The immediate priority, says Sanchez, must be practical: inventory where AI is being used, what data it touches, which users and agents can access it, and which external models or APIs are involved. Enterprises then need disciplined execution around MFA, least privilege, patching, email security, DLP, logging, and incident response. For many emerging-market enterprises, managed security services and cloud-delivered controls may be the fastest way to close the operational gap.
“Longer term, AI security cannot sit as a standalone tool beside the rest of the stack”, says Sanchez. “It must integrate with identity, data security, CNAPP, SASE/SSE, application security, and SecOps. The implication is that enterprises should separate two questions: how AI helps security teams, and how the enterprise secures AI itself. Both matter, but they are not the same problem.”
Top-down approach
Hamane notes that cybersecurity has historically been viewed as an issue that only needed to be addressed by the technology stakeholders within companies. However, AI has changed this – today, there must be a holistic view of what's happening in the business to align its ambitions with awareness of cybersecurity threats. He argues that companies will need to deploy a new generation of defensive tools to get ahead of the proliferation of AI in offensive cyberattacks, but notes that this will require more specialised personnel. Africa in particular is lacking in technology specialists, and Hamane notes that this could be a major area for progress, with universities establishing curricula focused on developing cybersecurity skills to help foster talent in this specialism across the continent, as well as start-ups focused on addressing the issue.
“We need to look at it as an ecosystem play - to encourage startups in different parts of Africa to work on this topic, [as well as] universities, companies, governments that need to fund these initiatives, to look at it as a sovereignty issue. You can have a breach in an airline, social security, a bank, and suddenly you can lose the trust of your customers, of your citizens. It's very difficult to come back after that.”
Regul-AI-tion
A major lever to strengthen the cybersecurity ecosystem is regulation – with AI advancing so rapidly, traditional regulation has lagged behind, and Hamane argues that a paradigm shift is required in this area. He calls for shorter regulation cycles which can be iterated upon quickly, with feedback integrated swiftly – otherwise it will never keep pace with a technology that effectively changes on a weekly basis.

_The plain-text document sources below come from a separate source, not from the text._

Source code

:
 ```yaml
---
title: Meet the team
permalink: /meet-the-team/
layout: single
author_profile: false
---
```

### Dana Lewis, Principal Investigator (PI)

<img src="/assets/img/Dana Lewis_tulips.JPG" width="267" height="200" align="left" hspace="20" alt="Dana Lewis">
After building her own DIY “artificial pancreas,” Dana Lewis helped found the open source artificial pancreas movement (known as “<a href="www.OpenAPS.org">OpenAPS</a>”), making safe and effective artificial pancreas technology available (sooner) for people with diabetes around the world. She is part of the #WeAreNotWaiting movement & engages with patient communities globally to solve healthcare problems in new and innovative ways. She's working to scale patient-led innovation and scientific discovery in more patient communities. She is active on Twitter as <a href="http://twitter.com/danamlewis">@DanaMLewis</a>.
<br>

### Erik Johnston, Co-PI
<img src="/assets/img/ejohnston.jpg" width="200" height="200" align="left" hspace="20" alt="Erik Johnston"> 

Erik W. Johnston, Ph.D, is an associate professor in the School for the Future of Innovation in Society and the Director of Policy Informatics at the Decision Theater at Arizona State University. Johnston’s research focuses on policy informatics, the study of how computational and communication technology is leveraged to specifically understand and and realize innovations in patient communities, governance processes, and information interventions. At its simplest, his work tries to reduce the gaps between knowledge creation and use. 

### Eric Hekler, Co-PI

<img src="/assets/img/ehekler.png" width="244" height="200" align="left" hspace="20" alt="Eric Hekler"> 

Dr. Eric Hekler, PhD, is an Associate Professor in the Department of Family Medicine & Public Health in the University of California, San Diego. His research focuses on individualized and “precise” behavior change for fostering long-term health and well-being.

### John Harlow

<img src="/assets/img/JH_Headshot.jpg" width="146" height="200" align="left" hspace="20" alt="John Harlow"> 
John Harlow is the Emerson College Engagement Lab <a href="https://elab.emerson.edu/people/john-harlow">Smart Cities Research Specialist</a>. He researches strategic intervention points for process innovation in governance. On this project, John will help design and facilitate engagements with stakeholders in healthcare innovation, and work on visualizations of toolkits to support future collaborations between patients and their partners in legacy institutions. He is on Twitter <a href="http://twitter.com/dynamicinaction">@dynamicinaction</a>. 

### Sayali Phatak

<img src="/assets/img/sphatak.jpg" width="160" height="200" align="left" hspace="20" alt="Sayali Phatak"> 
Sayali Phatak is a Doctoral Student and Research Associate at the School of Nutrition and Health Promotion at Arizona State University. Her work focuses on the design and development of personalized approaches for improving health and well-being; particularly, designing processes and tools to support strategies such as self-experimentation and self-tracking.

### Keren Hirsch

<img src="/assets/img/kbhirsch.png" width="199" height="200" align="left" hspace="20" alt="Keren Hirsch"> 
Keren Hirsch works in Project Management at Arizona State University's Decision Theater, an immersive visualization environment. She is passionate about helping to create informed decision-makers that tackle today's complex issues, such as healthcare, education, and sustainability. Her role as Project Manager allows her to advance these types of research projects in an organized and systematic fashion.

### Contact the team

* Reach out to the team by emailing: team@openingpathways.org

Sanchez takes a pragmatic approach to the issue, arguing that while regulation can help, it can only do so if it creates clear accountability and minimum controls without turning AI security into a checkbox exercise.
“Good regulation can force visibility; high-risk AI systems may require documentation, risk management, human oversight, incident reporting, supplier accountability, and cybersecurity controls. That matters because many enterprises will not fully understand their AI exposure until they are required to inventory and govern it.”
He concurs with Hamane that the main challenge is speed - AI adoption is outpacing most regulatory processes, and overly prescriptive rules can quickly become outdated. The better model is outcome-based regulation supported by technical standards and cross-border cooperation.
However, ultimately, countries in emerging markets will only be able to meet the cybersecurity challenges presented by AI through familiarity and preparedness - regulation can raise the floor, but it cannot replace operational maturity. As Sanchez notes, policy can improve baseline accountability, but enterprises still need the architecture, skills, monitoring, and response capability to manage AI risk in real time.